Reproduce precisely the lines of the listing below, starting with the line that contains "shoppertainment" and stopping after the line that contains "he repetitive stuff, and"; include nothing else.

+===+

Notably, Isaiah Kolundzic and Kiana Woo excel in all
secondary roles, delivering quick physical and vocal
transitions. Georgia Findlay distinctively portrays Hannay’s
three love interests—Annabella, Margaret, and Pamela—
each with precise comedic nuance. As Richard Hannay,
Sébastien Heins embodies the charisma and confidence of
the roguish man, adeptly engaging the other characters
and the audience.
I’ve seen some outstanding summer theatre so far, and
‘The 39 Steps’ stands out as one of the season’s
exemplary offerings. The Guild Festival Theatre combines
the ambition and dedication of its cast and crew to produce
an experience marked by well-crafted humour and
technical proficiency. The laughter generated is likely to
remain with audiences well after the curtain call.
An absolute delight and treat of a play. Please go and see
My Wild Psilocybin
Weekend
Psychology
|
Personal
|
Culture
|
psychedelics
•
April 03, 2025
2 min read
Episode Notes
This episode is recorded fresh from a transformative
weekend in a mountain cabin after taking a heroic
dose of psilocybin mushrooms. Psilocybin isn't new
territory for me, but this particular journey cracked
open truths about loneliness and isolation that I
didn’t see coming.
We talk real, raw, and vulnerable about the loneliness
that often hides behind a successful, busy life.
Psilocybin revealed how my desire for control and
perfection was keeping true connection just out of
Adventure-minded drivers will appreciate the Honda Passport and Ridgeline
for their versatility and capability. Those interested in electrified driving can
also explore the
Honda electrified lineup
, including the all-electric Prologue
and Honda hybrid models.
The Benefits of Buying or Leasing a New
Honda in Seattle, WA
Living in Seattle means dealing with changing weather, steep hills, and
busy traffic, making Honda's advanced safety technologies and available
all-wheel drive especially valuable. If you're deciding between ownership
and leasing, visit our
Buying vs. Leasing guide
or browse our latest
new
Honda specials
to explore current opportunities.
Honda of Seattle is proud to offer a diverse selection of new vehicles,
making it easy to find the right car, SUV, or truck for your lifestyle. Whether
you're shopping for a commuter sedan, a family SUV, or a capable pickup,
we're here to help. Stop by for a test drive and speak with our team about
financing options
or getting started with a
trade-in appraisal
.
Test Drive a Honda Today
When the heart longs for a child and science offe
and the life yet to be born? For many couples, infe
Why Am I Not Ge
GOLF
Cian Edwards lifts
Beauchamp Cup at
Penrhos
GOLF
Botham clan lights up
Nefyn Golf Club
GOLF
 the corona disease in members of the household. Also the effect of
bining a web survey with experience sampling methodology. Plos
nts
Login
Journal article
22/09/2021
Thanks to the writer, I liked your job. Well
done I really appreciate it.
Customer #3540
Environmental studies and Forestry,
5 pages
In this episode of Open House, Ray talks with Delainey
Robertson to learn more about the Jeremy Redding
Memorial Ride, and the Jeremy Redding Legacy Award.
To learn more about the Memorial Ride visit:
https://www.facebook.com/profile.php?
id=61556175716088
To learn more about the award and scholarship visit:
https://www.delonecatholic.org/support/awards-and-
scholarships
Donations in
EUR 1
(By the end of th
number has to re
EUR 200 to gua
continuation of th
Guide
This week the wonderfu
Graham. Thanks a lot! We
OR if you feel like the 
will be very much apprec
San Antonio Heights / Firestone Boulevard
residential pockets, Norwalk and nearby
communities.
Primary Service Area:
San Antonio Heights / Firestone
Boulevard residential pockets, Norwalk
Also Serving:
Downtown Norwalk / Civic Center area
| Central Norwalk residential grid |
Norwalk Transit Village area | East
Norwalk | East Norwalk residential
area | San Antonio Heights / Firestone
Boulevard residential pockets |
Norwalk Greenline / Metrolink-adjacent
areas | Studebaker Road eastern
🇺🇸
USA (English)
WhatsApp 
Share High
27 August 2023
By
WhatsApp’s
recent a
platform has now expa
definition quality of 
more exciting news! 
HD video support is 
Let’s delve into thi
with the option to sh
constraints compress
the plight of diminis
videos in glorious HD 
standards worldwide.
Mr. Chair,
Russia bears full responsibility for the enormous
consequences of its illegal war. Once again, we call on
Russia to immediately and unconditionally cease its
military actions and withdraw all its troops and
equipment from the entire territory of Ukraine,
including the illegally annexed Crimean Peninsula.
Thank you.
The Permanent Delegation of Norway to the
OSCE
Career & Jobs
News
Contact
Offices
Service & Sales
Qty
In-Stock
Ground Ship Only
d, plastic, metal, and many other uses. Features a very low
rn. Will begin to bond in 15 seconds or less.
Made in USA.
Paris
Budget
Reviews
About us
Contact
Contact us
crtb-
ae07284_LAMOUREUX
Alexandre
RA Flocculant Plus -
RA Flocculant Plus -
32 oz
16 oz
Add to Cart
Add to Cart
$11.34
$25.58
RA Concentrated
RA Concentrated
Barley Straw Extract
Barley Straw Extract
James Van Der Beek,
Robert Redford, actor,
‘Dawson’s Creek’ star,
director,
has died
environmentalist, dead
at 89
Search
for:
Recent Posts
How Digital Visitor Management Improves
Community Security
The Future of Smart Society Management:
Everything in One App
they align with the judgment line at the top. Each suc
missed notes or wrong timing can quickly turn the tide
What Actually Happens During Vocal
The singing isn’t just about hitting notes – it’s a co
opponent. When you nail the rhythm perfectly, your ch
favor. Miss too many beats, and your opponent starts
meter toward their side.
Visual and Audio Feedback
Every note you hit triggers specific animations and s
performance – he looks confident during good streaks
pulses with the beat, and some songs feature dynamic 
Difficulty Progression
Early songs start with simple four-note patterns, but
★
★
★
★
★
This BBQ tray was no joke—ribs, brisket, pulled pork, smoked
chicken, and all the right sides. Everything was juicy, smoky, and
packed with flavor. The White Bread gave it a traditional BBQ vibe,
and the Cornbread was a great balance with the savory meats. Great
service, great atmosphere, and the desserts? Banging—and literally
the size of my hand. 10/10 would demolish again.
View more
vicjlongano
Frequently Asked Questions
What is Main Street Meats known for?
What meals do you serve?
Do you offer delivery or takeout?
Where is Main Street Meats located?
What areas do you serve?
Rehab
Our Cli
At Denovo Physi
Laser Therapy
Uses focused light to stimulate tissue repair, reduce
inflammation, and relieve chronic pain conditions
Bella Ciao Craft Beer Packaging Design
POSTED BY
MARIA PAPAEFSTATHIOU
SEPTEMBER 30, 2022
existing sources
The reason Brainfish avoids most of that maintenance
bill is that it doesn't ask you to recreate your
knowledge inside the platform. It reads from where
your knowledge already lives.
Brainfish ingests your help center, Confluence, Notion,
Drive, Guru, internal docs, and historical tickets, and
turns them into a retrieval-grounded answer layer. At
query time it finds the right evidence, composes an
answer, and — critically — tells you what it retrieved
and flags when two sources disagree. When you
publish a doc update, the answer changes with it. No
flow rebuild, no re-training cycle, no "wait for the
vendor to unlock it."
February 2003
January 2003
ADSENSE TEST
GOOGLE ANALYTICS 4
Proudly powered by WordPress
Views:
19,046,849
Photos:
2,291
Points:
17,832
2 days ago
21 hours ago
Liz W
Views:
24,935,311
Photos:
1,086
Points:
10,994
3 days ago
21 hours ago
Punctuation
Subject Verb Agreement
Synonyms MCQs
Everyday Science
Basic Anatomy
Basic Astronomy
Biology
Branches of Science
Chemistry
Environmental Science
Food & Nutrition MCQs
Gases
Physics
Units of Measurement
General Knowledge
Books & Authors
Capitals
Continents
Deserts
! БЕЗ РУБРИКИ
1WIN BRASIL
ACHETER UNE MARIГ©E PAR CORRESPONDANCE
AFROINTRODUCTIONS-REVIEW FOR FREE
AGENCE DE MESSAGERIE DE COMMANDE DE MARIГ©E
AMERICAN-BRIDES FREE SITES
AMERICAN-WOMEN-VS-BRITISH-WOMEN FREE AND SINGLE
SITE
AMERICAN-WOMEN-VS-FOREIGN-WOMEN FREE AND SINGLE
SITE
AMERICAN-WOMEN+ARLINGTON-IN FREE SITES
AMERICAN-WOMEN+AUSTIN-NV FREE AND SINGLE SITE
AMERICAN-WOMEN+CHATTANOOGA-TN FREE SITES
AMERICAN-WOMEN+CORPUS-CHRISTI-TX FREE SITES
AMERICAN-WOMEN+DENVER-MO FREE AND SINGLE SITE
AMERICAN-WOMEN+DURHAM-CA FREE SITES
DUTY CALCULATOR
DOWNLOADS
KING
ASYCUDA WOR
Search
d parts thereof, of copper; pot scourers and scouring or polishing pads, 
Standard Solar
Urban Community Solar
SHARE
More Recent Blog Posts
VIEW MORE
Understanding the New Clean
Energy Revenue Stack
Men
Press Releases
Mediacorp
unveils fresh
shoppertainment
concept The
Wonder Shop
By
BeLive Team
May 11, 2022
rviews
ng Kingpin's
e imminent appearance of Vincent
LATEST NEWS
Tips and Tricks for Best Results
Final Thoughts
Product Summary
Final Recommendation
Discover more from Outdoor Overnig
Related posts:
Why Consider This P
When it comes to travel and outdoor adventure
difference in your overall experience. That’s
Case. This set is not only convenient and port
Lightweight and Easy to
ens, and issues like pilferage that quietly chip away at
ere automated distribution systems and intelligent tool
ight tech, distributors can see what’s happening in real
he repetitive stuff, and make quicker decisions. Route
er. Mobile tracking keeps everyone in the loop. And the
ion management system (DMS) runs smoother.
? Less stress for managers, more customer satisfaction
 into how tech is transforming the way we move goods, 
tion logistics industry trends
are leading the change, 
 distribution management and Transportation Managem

+===+

**OUTPUT OF THE EXERCISE**
shoppertainment
concept The
Wonder Shop
By
BeLive Team
May 11, 2022
rviews
ng Kingpin's
e imminent appearance of Vincent
LATEST NEWS
Tips and Tricks for Best Results
Final Thoughts
Product Summary
Final Recommendation
Discover more from Outdoor Overnig
Related posts:
Why Consider This P
When it comes to travel and outdoor adventure
difference in your overall experience. That’s
Case. This set is not only convenient and port
Lightweight and Easy to
ens, and issues like pilferage that quietly chip away at
ere automated distribution systems and intelligent tool
ight tech, distributors can see what’s happening in real
he repetitive stuff, and make quicker decisions. Route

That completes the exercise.